Monday 28 September 2015

Taking Broadcast to 4G and Beyond: Matt Stagg, EE

IBC Executive
http://issuu.com/newbayeurope/docs/ibc2015_executive_summary/28

In 2012 mobile operator EE launched the UK's first 4G network and has used its experience to understand how a high capacity data network influences user behaviour. A key learning is that video consumption on mobile is even more significant than expected, and set to grow beyond initial expectations. While Cisco predicts that 72% of mobile traffic will be video by 2020, “we are looking at 75% by 2019,” says Matt Stagg, EE's Principal Strategist. “When we saw this huge uptake in video we realised that what we'd built was in fact a media distribution network.”

EE is now pioneering LTE (or 4G) Broadcast, the main benefit of which is the ability to simultaneously distribute live content to an almost unlimited amount of users without running into capacity issues of each user watching individual content.

“The biggest fundamental shift we will see in the next decade for mobile distribution of TV is LTE Broadcast,” says Stagg. “EE’s vision for LTE Broadcast is that it will be better than TV.”

Stagg led the team that delivered the UK’s first engineering proof of concept at the 2014 Commonwealth Games (partnered with the BBC, Qualcomm and others), and followed that up with a trial at this year's FA Cup Final at Wembley to prove how it could combine the efficiency of broadcast with the functionality of unicast. “It's the next iteration of red button,” says Stagg.

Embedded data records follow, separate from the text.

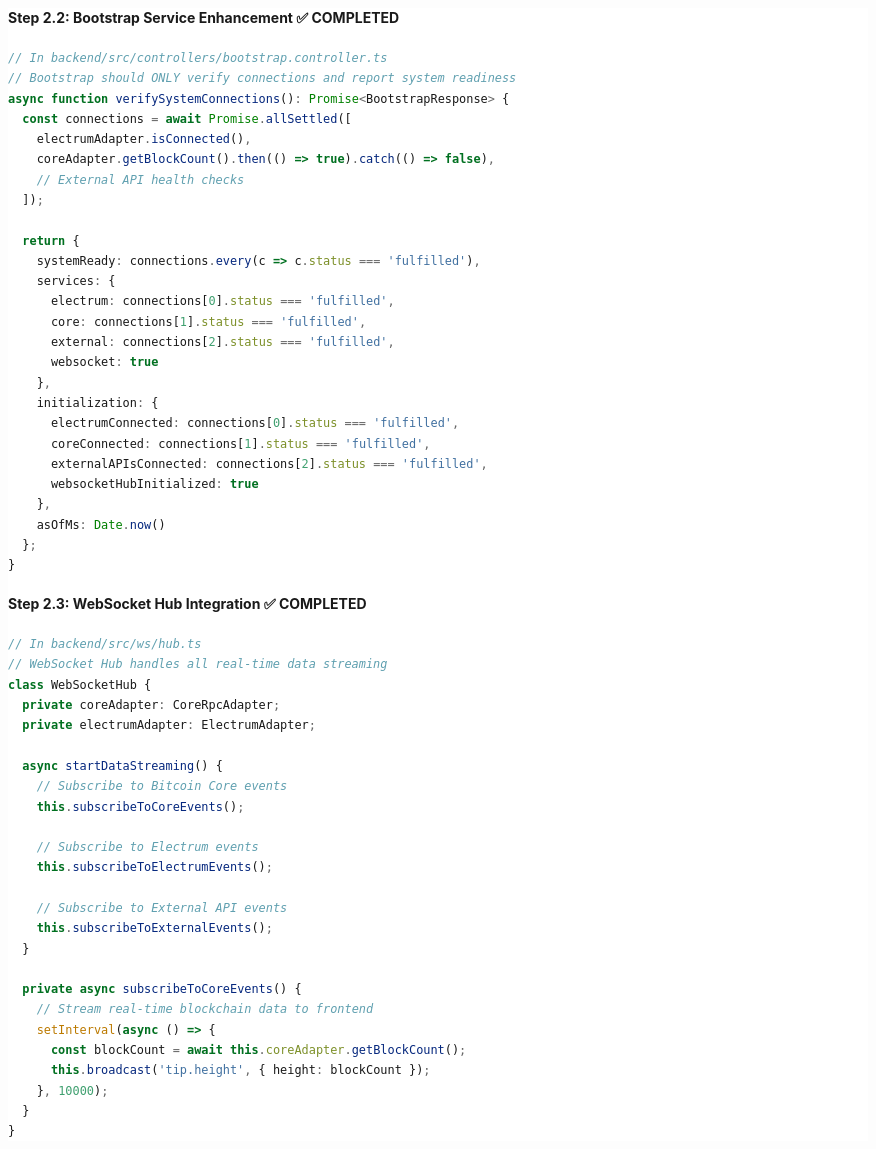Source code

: #### **Step 2.2: Bootstrap Service Enhancement** ✅ **COMPLETED**
```typescript
// In backend/src/controllers/bootstrap.controller.ts
// Bootstrap should ONLY verify connections and report system readiness
async function verifySystemConnections(): Promise<BootstrapResponse> {
  const connections = await Promise.allSettled([
    electrumAdapter.isConnected(),
    coreAdapter.getBlockCount().then(() => true).catch(() => false),
    // External API health checks
  ]);

  return {
    systemReady: connections.every(c => c.status === 'fulfilled'),
    services: {
      electrum: connections[0].status === 'fulfilled',
      core: connections[1].status === 'fulfilled',
      external: connections[2].status === 'fulfilled',
      websocket: true
    },
    initialization: {
      electrumConnected: connections[0].status === 'fulfilled',
      coreConnected: connections[1].status === 'fulfilled',
      externalAPIsConnected: connections[2].status === 'fulfilled',
      websocketHubInitialized: true
    },
    asOfMs: Date.now()
  };
}
```

#### **Step 2.3: WebSocket Hub Integration** ✅ **COMPLETED**
```typescript
// In backend/src/ws/hub.ts
// WebSocket Hub handles all real-time data streaming
class WebSocketHub {
  private coreAdapter: CoreRpcAdapter;
  private electrumAdapter: ElectrumAdapter;

  async startDataStreaming() {
    // Subscribe to Bitcoin Core events
    this.subscribeToCoreEvents();
    
    // Subscribe to Electrum events  
    this.subscribeToElectrumEvents();
    
    // Subscribe to External API events
    this.subscribeToExternalEvents();
  }

  private async subscribeToCoreEvents() {
    // Stream real-time blockchain data to frontend
    setInterval(async () => {
      const blockCount = await this.coreAdapter.getBlockCount();
      this.broadcast('tip.height', { height: blockCount });
    }, 10000);
  }
}
```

EE plans a limited live rollout for LTE Broadcast toward the end of 2016. “We're not saying it's a commercial launch but we will start to put capacity on the network for certain events where it provides benefits.”

One benefit is to alleviate spikes in congestion around live sports events, not just for users wanting to access the same live content but for other network users whose normal browsing might be affected.

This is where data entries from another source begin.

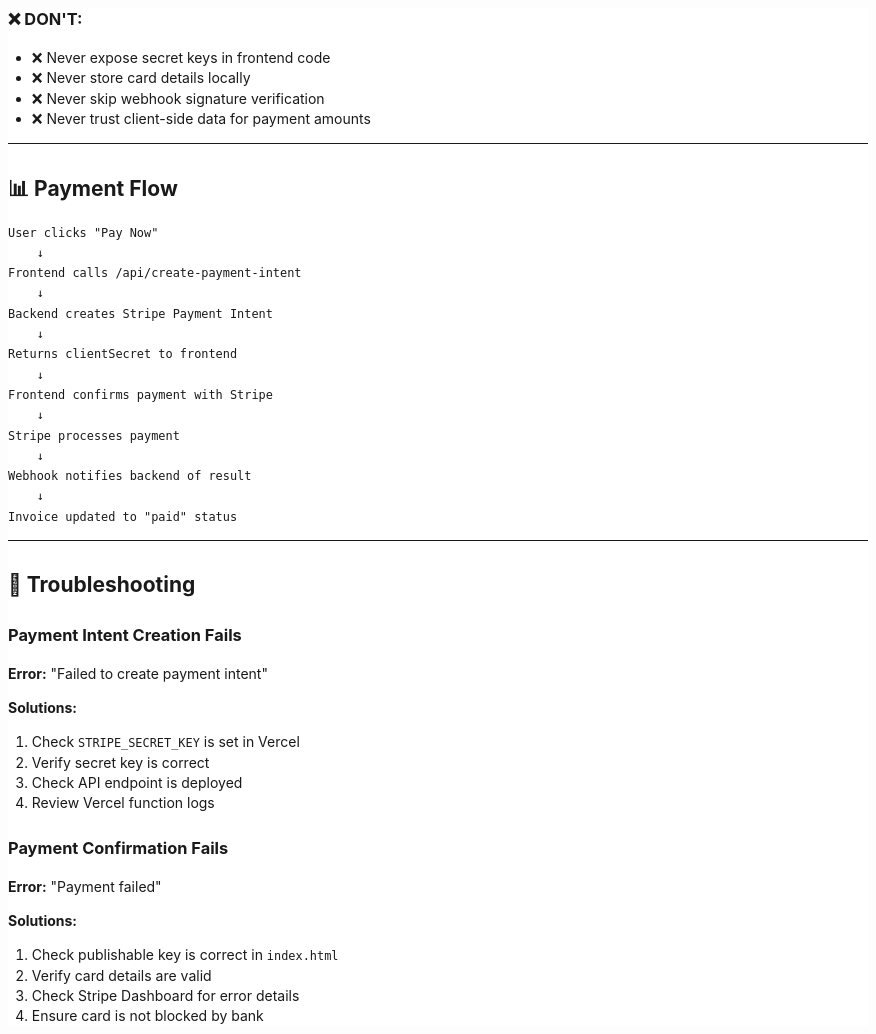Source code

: ### ❌ DON'T:
- ❌ Never expose secret keys in frontend code
- ❌ Never store card details locally
- ❌ Never skip webhook signature verification
- ❌ Never trust client-side data for payment amounts

---

## 📊 Payment Flow

```
User clicks "Pay Now"
    ↓
Frontend calls /api/create-payment-intent
    ↓
Backend creates Stripe Payment Intent
    ↓
Returns clientSecret to frontend
    ↓
Frontend confirms payment with Stripe
    ↓
Stripe processes payment
    ↓
Webhook notifies backend of result
    ↓
Invoice updated to "paid" status
```

---

## 🐛 Troubleshooting

### Payment Intent Creation Fails

**Error:** "Failed to create payment intent"

**Solutions:**
1. Check `STRIPE_SECRET_KEY` is set in Vercel
2. Verify secret key is correct
3. Check API endpoint is deployed
4. Review Vercel function logs

### Payment Confirmation Fails

**Error:** "Payment failed"

**Solutions:**
1. Check publishable key is correct in `index.html`
2. Verify card details are valid
3. Check Stripe Dashboard for error details
4. Ensure card is not blocked by bank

However, talk of the technology pushing aside DTT as the main distribution network for live and linear TV is, for now, premature.

“We are actively steering away from that and saying let's focus on where we need this technology now. In the future, who knows?”

The Mobile Video Alliance (MVA), which Stagg co-chairs, is in accord. “We are not discussing [LTE Broadcast] as a DTT replacement but as a way of improving performance and efficiencies of delivering live linear TV, predominantly, and on top of that we have all the other services [like mass software updates].”

Stagg co-founded the MVA (which now resides within the Digital TV Group) in 2013. “Personally, it is one of the best things that has happened. I was given quite a free reign. No one really saw how mobile video needed to be treated differently and what an impact it would have, but this has now become one of most active working groups in the DTG. It's done a huge amount for driving forward UK mobile TV and it's seen as a model, globally, for how you bring mobile operators, content delivery networks, broadcasters and contentproviders together to work on delivering a superior customer experience for everyone.”
As EE is still in the process of being acquired by BT for £12.5bn, Stagg's lips are sealed but he restates EE's broader strategy as being about 'connected everything' “exploring uses for mobile connectivity in the home, at work and in the car.”

Stagg, who has clocked 25 years’ experience in telecoms and was recently voted in the top 50 most influential people in New TV, is also a mentor for the 5GIC project at Surrey University where the awesome potential of a mobile technology without bandwidth limits is taking shape.


“5G may yield a perception of limitless bandwidth because you will always have enough for your purpose,” he says. “This could be the connected car, remote surgery or holographic projection. 5G is not just a new air interface and associated technology. It is best understood as an ecosystem which a lot of industries, not just mobile operators, are exploring to change the way we think about being connected.”